Catching Up On The Times

Nappy-headed schmo
Oh, blog, dear blog, I've been neglecting you. I'm racing toward a deadline on my script right now, so I've been keeping you at arm's length. Then, a couple of days ago, when I was thinking about posting, I gave myself a concussion (my head + underside of my son's wooden loft bed = pain and puking). But I can't stay away from you. I want to touch quickly on two topics that have been dominating the news.

First, the Virginia Tech jerk.

It's normal for everyone to navel-gaze and point fingers after something like this happens. One of the best classes I ever took in college was a course called "The Psychology of Justice." In that class, I learned about a phenomenon that is incredibly pervasive and persistent across all cultures: the Belief In A Just World. Belief in a just world often means that we deserve what we get, and we get what we deserve.

However, in cases like the Virginia Tech shooting, it's clear that the victims didn't deserve what they got. That doesn't mean Belief In A Just World goes away. Instead, the BJW theory says that great evils must have great causes.

The space shuttle doesn't blow up because a piece of rubber got cold—it blows up because of a culture of failure and the incompetence of an entire space agency and perhaps because of humanity's hubris… You know what I mean?

In this case, BJW says that video games, isolation, access to guns, non-access to guns, popular music, coarsening of culture and ultimately society itself is to blame for the tragedy at VT. Of course, the problem with BJW is that it's not true. The world is not just. Existence is not fair. Great evils sometimes happen for the most mundane reasons. The poor people who died at VT died because a mentally ill person made the insane choice to kill them. And if someone chooses to kill you, they are going to kill you, and there's nothing you can do about it. They might use guns, they might use gasoline and fertilizer, they might use poison…

…not a very comforting thought.

But that's life in an unjust, unfair world.

Of course, one can imagine Don Imus thinking to himself, "If only this asshole could have done the shooting a week earlier…I'd still have my job."

Frequent commenter Kevin Arbouet has a post up on the Imus situation. I agree 100% with Kevin that this is not a free speech issue at all. No one has the right to a radio talk show. The government didn't fire Imus. He's free to say "nappy headed-ho" all day long without fear of imprisonment or fines.

Now, when this whole thing went down, I was honestly puzzled. Imus has been saying stupid crap like that for years. So has Howard Stern. Have you heard the stuff the comedians say on the Friar's Club roasts? Hell, any four second sample of Lisa Lampanelli's act is waaaay worse than "nappy-headed ho's."

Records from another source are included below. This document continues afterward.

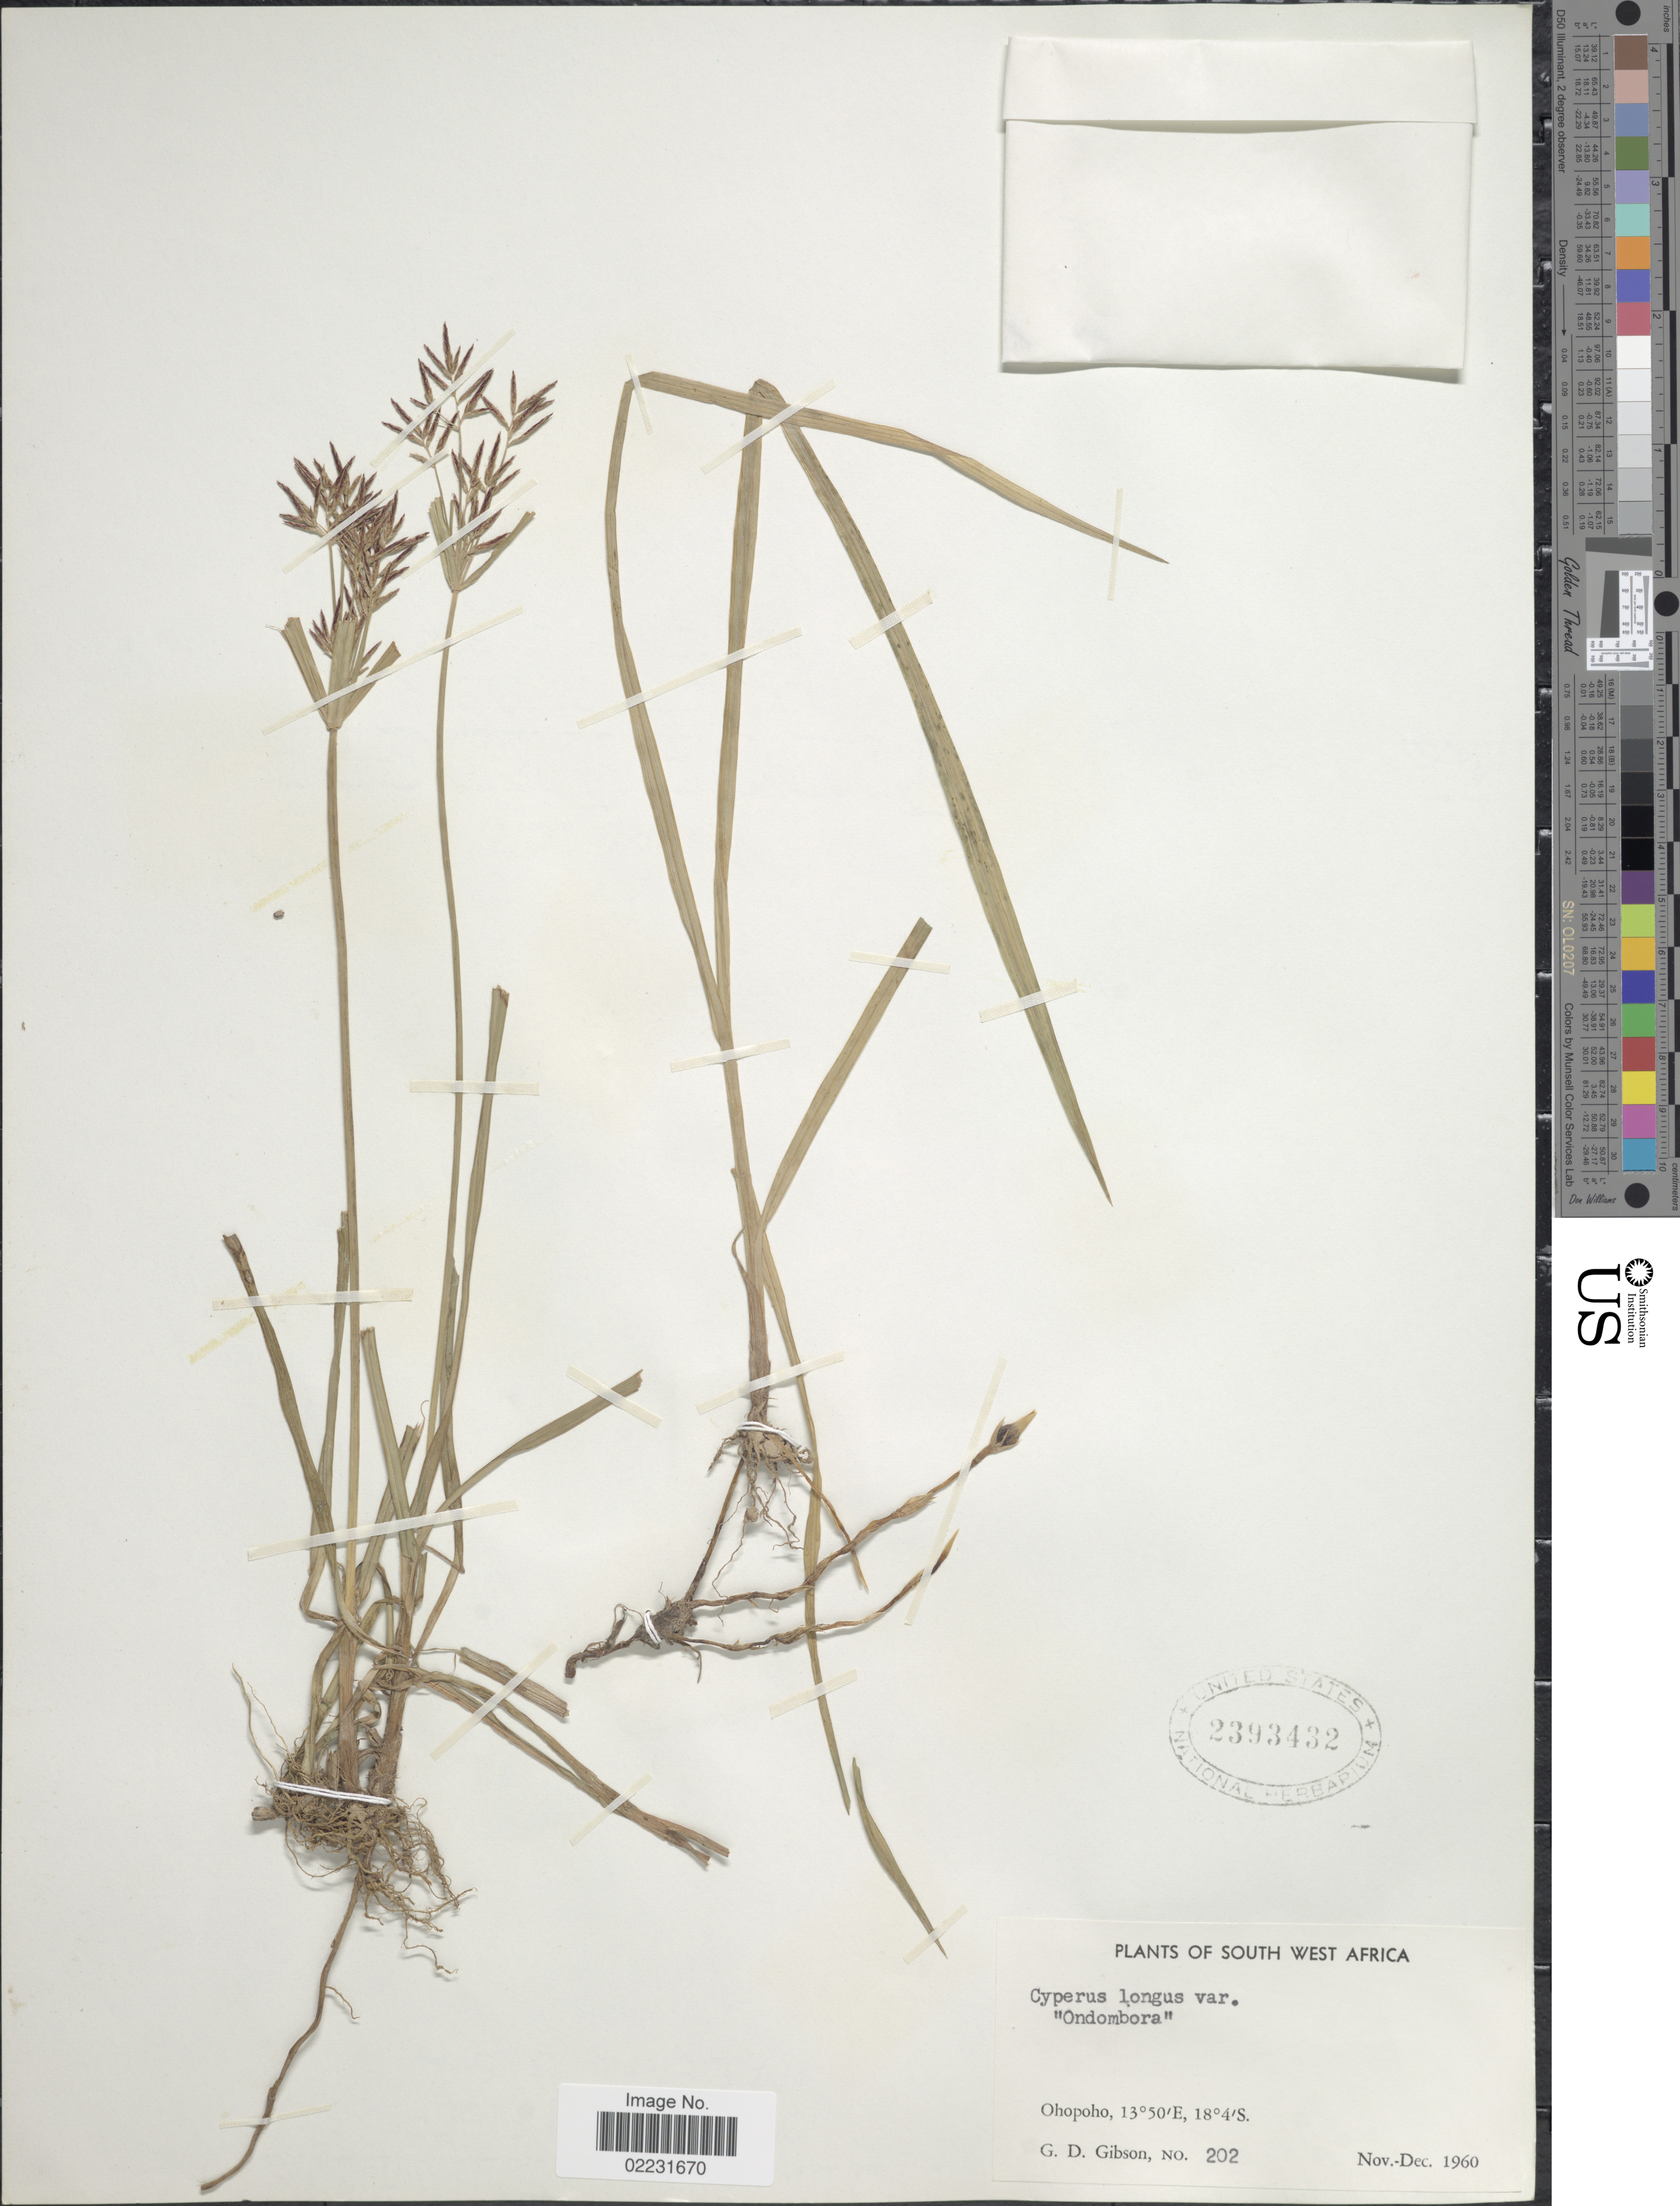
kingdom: Plantae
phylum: Tracheophyta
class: Liliopsida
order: Poales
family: Cyperaceae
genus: Cyperus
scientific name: Cyperus longus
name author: L.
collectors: G. D. Gibson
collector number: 202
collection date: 1960-11/1960-12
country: Namibia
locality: Ohopoho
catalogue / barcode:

Should Imus have been fired? Yes, but years ago. For sucking. My view of this latest debacle is that it's an example par excellence of our nation's inability to discuss racial issues honestly. We have two cultures. The first culture is soaking in racial humor, racial observations, the n-word, bitches, ho's, racial suspicion, racial resentment and occasionally racial hostility. The second culture is a color-blind, multicultural rainbow coalition where no one sees race, no one ever says or thinks anything "offensive," and we all live, work and play in a bridge-of-the-Starship-Enterprise-like world of ethnic harmony.

The first culture is true. The second is a fraud. We all burble along in the first culture, until, occasionally, someone makes a stink. It's not always Jesse or Al. Sometimes it's the ADL, sometimes it's the guy from the Catholic League, sometimes it's GLAAD, sometimes it's O'Reilly yapping about the coarsening of culture. At that point, everyone suddenly pretends that the first culture is the anomaly, and the second, fraudulent culture is the reality. Somehow, we begin doing rhetorical backflips to denounce true culture as transgressive against a fictional culture that has never been and probably never will be.

But why Imus? Was Imus' "nappy-headed ho's" comment funny? No. Was it accurate? No, not even close.

The reason Imus said that comment is obvious to me: he thought he was sounding "cool." See, perversely, Imus is not part of true culture. He's out of the sphere of what is current. His attempt to be a part of that culture immediately rang false, and I think that's what caught people's attention.

If Howard Stern says, "Nappy-headed ho's," no one blinks. I guarantee it. Why? Because Howard has been manufacturing this kind of relaxed culture for years. Not Imus. When Imus tries it, it sounds tinny and fake and creepy.

Of all the stuff I've read about this affair, the best and most honest perspective is from this guy. I don't agree with everything he says in his piece (I don't have a stake in the cultural battles between black men and black women), and I think he's too hard on Cosby in particular, but when I read his essay, I thought, "Points for honesty."

When it comes to discussions of race in this country, we're in dire need of a Diogenes.